The researchers worked with 31 teens, 16 of whom had anxiety disorders and 15 who did not. Each adolescent received an fMRI scan while looking at pictures of people with a neutral look on their face. The faces were accompanied by either a neutral statement or a potentially threatening statement. For the teens without anxiety disorders, the context didn’t matter―the neutral images remained neutral and did not provoke an anxious response. But for the teens with anxiety disorders, the neutral faces often provoked anxiety when the potentially threatening statements were heard. When the researchers measured brain activity in these situations, they found increased activity in the medial prefrontal cortex.

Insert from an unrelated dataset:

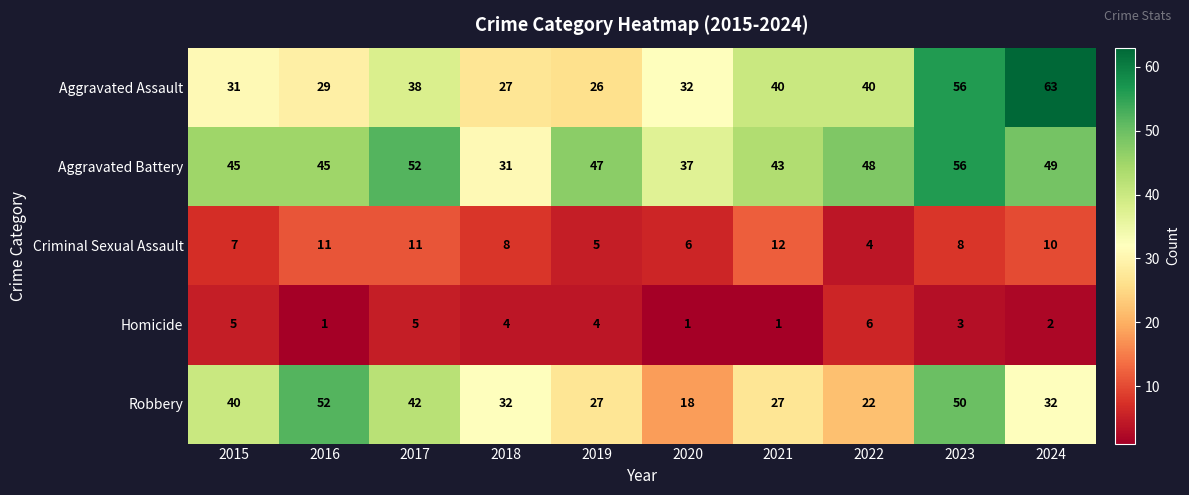

At which category does the chart reach its peak across all series?

2024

Co-author of the study and NARSAD Young Investigator Grantee, Tara Peris, Ph.D., Assistant Professor of Psychiatry at UCLA says that this is among the first studies aimed at understanding how anxious youths make sense of neutral stimuli and the conditions under which their brains might elicit heightened patterns of activation. Further research is needed to examine more definitively the role of this part of the brain in adolescent anxiety and the extent to which it may serve as a biomarker, or predictor, for those who develop illness.